# [Using the information]
1. In the court opinion below, which company owned the construction site where the plaintiff fell?
2. In the listing below, repeat the lines from the one containing "- **users**: User profiles and metadata" through the one containing "- **assignments**: Course assignments", both included.

LOU M. HYATT, Appellant,
v.
SELLEN CONSTRUCTION COMPANY, INC., Respondent.
No. 11910-9-I.
The Court of Appeals of Washington, Division One.
May 9, 1985.Jerald D. Pearson, for appellant.
Laura M. Murphy, for respondent.
WEBSTER, J.
Plaintiff Lou M. Hyatt, an employee of subcontractor Fischbach and Moore, Inc., sued defendant Sellen Construction Co., Inc., general contractor, for personal injuries he sustained in a fall at a construction site owned by The Boeing Aircraft Company. The jury returned a verdict for the defendant. Hyatt appeals, claiming that it *894 was error for the trial court to (1) refuse plaintiff's instruction on the duty of a general contractor at a multi-employer construction site, (2) refuse to instruct the jury that a violation of Washington regulations on "floor openings" was negligence per se, and (3) exclude portions of the expert testimony offered by the plaintiff's witness. We affirm.
Defendant Sellen Construction Co., Inc., entered into a construction contract with the Boeing Company. Sellen subcontracted the electrical work to Fischbach and Moore, who employed plaintiff Hyatt as part of its electrical crew.
Hyatt's crew and crews from different subcontractors worked in the same area, although usually at different times. The work area was a large room with a concrete floor furrowed with utility trenches. The trenches were fitted with metal plates which, when installed, were flush with the floor. Employees removed these covers when they had to work in the trenches.

# [Task input]
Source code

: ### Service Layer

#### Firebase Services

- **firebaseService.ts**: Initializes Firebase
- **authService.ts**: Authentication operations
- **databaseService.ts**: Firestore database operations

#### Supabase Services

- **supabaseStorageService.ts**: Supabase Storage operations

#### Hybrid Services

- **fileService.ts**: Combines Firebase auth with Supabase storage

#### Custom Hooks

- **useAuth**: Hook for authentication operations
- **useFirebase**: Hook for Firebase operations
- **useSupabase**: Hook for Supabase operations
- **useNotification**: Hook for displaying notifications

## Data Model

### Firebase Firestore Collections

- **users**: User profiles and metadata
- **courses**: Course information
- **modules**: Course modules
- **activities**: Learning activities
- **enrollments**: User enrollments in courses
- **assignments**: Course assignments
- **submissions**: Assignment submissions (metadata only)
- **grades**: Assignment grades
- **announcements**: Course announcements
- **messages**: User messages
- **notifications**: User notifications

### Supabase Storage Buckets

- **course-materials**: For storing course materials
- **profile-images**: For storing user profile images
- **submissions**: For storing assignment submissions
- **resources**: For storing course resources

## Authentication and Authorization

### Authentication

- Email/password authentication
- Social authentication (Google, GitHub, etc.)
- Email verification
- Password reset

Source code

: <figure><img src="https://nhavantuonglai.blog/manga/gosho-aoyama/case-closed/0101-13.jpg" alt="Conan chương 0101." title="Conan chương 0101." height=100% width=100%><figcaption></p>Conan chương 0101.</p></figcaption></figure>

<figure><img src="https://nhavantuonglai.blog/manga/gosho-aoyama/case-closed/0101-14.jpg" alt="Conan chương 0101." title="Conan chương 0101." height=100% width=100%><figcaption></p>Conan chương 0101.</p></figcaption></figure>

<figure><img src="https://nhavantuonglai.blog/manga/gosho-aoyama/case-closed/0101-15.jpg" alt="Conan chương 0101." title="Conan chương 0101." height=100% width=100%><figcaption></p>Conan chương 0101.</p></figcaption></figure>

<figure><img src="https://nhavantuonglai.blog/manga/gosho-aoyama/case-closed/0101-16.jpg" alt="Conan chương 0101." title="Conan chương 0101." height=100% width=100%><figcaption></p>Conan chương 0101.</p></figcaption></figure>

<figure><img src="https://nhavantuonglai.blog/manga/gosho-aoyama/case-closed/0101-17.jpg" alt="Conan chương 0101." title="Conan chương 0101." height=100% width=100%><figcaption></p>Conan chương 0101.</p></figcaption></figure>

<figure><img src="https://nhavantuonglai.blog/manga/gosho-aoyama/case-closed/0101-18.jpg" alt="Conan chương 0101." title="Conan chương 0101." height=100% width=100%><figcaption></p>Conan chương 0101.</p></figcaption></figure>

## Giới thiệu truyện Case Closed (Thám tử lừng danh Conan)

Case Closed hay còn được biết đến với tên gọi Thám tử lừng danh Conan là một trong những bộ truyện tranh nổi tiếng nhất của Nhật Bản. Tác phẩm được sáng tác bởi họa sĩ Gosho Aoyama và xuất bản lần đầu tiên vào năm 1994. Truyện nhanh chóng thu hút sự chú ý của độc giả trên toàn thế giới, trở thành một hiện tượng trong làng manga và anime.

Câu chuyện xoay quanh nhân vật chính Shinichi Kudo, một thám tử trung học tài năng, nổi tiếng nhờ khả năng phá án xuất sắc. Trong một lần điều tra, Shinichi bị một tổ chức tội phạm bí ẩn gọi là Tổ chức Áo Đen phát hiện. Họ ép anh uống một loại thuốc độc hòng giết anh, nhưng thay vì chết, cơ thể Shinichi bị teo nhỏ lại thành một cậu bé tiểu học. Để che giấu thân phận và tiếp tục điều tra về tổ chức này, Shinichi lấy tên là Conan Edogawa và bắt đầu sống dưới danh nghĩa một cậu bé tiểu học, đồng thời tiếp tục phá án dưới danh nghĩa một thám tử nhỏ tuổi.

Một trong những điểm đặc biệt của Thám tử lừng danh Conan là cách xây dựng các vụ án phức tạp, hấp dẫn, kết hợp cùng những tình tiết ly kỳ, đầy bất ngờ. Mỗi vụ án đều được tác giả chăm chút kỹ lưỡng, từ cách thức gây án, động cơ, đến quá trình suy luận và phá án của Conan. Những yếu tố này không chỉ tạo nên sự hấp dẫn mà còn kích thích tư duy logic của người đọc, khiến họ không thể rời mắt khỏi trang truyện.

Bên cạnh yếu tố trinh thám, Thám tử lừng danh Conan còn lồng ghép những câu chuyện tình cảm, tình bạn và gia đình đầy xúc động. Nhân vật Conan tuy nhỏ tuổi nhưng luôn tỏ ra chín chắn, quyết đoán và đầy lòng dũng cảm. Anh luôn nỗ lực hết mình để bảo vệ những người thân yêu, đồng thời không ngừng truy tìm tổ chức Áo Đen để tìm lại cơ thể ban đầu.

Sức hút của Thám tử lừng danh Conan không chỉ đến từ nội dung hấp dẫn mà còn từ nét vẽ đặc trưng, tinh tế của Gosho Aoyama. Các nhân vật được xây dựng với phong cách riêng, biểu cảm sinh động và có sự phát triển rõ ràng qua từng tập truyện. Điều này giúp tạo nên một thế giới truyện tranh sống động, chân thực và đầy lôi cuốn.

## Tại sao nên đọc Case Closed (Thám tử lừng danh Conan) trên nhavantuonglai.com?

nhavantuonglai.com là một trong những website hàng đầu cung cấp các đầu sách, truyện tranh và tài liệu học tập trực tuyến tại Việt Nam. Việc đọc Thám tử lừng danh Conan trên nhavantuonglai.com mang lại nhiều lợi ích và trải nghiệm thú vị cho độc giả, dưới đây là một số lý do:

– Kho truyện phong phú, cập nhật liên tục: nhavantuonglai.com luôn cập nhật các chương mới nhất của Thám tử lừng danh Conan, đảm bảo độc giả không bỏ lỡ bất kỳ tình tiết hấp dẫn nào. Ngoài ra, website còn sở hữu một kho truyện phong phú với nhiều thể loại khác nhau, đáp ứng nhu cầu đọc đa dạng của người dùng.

# [Problem solutions]
1. The Boeing Aircraft Company.

2.
- **users**: User profiles and metadata
- **courses**: Course information
- **modules**: Course modules
- **activities**: Learning activities
- **enrollments**: User enrollments in courses
- **assignments**: Course assignments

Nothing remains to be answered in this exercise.